I held up the little plastic purple house that looked like it belonged to a board game. I showed it to Dell.
“You ever seen something like this before?”
He had. He had a lot of contacts. He was involved with a lot of crooked deals and a few legit ones. He told me he’d seen this in a shop window on Main Street. It went along with a raffle. You fill out the paperwork and your name goes into a box for a drawing. He couldn’t remember what you won and he couldn’t remember the name of the business.
It didn’t matter. I thought I knew. I drove up Main Street until I found the right storefront. I parked and walked around back to the separate apartment behind the shop. Two windows bordered the back door. One to the left and one to the right. The left was new, with a plastic-frame screen instead of wood like the others.
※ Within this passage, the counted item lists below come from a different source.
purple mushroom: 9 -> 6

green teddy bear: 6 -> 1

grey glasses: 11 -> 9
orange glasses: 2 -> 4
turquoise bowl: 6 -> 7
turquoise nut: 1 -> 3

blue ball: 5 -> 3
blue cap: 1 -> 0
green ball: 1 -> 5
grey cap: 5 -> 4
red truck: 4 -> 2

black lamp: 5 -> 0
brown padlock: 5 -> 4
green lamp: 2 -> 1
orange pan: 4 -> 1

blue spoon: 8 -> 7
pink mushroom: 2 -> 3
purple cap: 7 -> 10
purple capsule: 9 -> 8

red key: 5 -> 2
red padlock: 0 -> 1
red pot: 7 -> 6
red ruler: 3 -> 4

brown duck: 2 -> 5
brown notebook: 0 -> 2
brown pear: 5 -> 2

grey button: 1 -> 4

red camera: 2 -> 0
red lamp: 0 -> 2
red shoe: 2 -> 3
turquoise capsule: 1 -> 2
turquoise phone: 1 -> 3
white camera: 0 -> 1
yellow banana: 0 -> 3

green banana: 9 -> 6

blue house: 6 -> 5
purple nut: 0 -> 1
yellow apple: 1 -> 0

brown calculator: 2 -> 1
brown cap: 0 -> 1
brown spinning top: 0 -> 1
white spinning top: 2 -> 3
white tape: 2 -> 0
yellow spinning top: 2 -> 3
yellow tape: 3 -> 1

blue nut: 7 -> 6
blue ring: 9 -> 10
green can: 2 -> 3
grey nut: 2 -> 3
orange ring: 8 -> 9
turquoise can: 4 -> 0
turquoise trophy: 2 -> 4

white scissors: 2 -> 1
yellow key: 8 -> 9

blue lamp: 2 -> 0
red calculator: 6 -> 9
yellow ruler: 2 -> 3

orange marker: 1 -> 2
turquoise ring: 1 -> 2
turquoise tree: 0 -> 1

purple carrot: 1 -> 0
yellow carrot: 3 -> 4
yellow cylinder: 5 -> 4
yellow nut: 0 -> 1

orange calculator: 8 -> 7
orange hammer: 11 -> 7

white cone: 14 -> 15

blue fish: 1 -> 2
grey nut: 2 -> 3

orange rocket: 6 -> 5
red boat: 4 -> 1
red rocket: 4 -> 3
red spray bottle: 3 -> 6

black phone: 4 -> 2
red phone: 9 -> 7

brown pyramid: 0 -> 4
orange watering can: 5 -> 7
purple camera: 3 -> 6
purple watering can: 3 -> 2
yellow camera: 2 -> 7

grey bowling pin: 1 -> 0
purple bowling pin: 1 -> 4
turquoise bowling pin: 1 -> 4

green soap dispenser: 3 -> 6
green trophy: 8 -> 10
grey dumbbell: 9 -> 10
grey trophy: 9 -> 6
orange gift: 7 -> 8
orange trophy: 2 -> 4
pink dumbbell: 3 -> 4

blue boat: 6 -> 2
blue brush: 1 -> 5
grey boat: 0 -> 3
Emily hadn’t known about any secret key stashed under a rock in the family yard. She’d visited here three months ago and smashed a window in. She’d come back before seeing me and gotten the gun. This is where she’d gotten the little house. It’s where she found a small gun and thought its power might help her to discover the answer to the question that haunted and tainted her life. It’s where she fell into bed with a man and whispered in his ear that her dead mother was asking for his help. It’s where the father of her baby lived.
——
I’d never been much of a burglar but I didn’t have to be. The new window was open. I slid it open and climbed inside.
John Acton—Remember, Acton means action for your Home Buying Needs!—lay naked in his bathtub with an X-Acto blade pressed to his wrists. He glanced up at me as I entered but said nothing. Emily’s death had given him the idea. There were hesitation cuts all up and down his forearms. It looked like he’d been trying to slash his wrists for days, but he wasn’t nearly as strong or single-minded as she had been.
He let the blade slip from his fingers and started to cry.
I closed the toilet lid and sat and listened to him weep. I lit a cigarette and smoked and stared at him, noting the half-moon scars on his chest and back made by a fierce woman who liked to cause her men to bleed.